Running your own datacenter can be cheaper and more reliable than using public cloud infrastructure, but it means you have to be a network and server administrator. What about hosting providers, which rent dedicated or virtualized hardware to users and often take care of the network and hardware setup for you?

Freistil IT hosts their servers with a colocation/managed-hosting provider. Their monitoring system alerted Freistil to 50%–100% packet loss localized to a specific datacenter.¹⁵ The network failure, caused by a router firmware bug, returned the next day. Elevated packet loss caused the GlusterFS distributed filesystem to enter split-brain undetected:

… we became aware of [problems] in the afternoon when a customer called our support hotline because their website failed to deliver certain image files. We found that this was caused by a split-brain situation … and the self-heal algorithm built into the Gluster filesystem was not able to resolve this inconsistency between the two data sets.

Repairing that inconsistency led to a “brief overload of the web nodes because of a short surge in network traffic.”

Anecdotally, many major managed hosting providers experience network failures. One company running 100– 200 nodes on a major hosting provider reported that in a 90-day period the provider’s network went through five distinct periods of partitions. Some partitions disabled connectivity between the provider’s cloud network and the public Internet, and others separated the cloud network from the provider’s internal managed-hosting network.

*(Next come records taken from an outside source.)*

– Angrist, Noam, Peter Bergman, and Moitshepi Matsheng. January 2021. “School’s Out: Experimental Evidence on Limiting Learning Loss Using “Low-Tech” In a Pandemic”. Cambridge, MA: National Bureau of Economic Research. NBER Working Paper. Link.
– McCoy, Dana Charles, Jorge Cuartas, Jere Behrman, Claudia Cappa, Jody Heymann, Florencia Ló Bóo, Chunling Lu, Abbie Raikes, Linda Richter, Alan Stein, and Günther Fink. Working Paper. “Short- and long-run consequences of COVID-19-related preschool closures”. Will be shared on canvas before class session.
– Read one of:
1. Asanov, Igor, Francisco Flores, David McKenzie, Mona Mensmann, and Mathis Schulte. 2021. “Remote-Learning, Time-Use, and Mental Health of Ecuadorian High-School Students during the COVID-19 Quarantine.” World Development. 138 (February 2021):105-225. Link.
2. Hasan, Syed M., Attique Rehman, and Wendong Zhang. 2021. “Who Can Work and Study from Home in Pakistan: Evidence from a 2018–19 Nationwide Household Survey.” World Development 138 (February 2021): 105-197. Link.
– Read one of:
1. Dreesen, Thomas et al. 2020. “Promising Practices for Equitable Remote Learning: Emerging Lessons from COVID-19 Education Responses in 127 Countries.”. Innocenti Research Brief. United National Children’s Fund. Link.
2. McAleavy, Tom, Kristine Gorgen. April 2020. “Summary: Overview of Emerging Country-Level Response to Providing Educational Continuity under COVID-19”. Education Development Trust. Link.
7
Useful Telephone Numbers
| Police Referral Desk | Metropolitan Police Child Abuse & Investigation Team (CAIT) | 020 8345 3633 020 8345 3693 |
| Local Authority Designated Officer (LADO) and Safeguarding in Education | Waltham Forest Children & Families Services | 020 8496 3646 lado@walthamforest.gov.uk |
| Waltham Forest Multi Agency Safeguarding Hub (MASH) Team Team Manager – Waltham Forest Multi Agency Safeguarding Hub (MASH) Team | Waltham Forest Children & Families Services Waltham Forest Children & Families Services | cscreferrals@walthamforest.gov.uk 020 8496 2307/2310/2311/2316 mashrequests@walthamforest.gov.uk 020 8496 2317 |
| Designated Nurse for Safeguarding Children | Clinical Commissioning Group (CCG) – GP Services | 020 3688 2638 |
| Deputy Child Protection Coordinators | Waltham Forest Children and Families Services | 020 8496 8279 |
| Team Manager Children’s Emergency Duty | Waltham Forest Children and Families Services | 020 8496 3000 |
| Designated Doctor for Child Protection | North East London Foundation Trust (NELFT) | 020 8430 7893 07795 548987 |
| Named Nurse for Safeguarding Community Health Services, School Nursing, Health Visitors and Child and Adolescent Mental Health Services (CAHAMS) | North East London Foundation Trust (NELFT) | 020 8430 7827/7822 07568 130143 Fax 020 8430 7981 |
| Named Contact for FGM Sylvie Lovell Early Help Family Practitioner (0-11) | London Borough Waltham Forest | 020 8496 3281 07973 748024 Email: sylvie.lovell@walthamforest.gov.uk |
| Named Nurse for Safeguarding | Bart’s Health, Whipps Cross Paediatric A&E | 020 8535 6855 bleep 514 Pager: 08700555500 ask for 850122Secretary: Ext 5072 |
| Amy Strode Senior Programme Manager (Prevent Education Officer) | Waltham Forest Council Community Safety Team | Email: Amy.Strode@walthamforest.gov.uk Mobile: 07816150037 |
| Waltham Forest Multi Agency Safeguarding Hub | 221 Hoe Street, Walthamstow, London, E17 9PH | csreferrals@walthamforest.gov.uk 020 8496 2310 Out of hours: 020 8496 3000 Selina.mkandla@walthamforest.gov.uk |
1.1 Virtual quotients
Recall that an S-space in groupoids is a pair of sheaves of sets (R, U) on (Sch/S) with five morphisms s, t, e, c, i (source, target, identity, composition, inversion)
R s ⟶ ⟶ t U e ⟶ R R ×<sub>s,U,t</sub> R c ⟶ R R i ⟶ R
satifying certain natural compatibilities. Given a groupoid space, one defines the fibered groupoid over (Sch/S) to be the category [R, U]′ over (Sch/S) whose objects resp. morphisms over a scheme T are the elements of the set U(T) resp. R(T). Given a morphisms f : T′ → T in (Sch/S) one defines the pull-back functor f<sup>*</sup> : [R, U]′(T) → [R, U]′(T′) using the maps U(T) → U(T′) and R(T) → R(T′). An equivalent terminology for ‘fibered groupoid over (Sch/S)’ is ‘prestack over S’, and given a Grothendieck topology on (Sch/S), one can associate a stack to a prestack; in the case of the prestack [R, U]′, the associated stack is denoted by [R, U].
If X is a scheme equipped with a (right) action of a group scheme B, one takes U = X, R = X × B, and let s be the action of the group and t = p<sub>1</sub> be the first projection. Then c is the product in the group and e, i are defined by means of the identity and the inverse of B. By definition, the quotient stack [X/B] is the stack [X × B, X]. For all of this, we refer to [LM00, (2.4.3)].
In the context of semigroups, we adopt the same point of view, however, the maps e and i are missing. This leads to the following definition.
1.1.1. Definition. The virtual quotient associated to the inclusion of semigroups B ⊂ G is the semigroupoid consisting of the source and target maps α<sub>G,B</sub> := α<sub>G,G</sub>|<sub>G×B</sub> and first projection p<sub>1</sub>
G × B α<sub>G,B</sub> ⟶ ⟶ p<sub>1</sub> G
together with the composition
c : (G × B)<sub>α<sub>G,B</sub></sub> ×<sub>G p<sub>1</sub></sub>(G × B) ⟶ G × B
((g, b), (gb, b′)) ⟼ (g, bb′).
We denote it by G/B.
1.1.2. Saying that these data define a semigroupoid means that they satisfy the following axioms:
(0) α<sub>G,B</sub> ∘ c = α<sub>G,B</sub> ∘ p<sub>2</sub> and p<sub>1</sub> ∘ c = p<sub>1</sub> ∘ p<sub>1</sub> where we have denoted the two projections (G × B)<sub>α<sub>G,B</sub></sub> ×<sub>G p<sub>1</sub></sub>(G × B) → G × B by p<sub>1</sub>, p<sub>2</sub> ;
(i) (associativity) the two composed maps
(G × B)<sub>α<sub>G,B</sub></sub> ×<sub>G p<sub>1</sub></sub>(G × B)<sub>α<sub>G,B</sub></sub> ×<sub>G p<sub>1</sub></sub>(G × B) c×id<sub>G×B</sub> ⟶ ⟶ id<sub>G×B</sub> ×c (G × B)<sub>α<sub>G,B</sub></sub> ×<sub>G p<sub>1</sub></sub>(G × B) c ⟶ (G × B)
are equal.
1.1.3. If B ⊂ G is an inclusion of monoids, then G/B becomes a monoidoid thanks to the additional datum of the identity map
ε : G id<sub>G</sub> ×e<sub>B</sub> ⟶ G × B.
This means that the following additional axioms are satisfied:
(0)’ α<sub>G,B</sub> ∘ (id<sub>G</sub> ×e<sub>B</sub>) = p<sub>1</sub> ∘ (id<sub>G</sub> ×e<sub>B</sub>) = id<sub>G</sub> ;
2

A post to Linux-HA details a long-running partition between a Heartbeat pair (http://bit.ly/1k9Ym6V), in which two Linode VMs each declared the other dead and claimed a shared IP for themselves. Successive posts suggest further network problems: email messages failed to dispatch due to DNS resolution failure, and nodes reported the network unreachable. In this case, the impact appears to have been minimal, in part because the partitioned application was just a proxy.

Wide Area Networks

While we have largely focused on failures over local area networks (or near-local networks), wide area network (WAN) failures are also common, if less frequently documented. These failures are particularly interesting because there are often fewer redundant WAN routes and because systems guaranteeing high availability (and disaster recovery) often require distribution across multiple datacenters. Accordingly, graceful degradation under partitions or increased latency is especially important for geographically widespread services.

Researchers at the UCSD analyzed five years of operation in the CENIC wide-area network,¹⁸ which contains over 200 routers across California. By cross-correlating link failures and additional external BGP and traceroute data, they discovered over 508 “isolating network partitions” that caused connectivity problems between hosts. Average partition duration ranged from six minutes for software-related failures to over 8.2 hours for hardware-related failures (median 2.7 and 32 minutes; 95th percentile of 19.9 minutes and 3.7 days, respectively).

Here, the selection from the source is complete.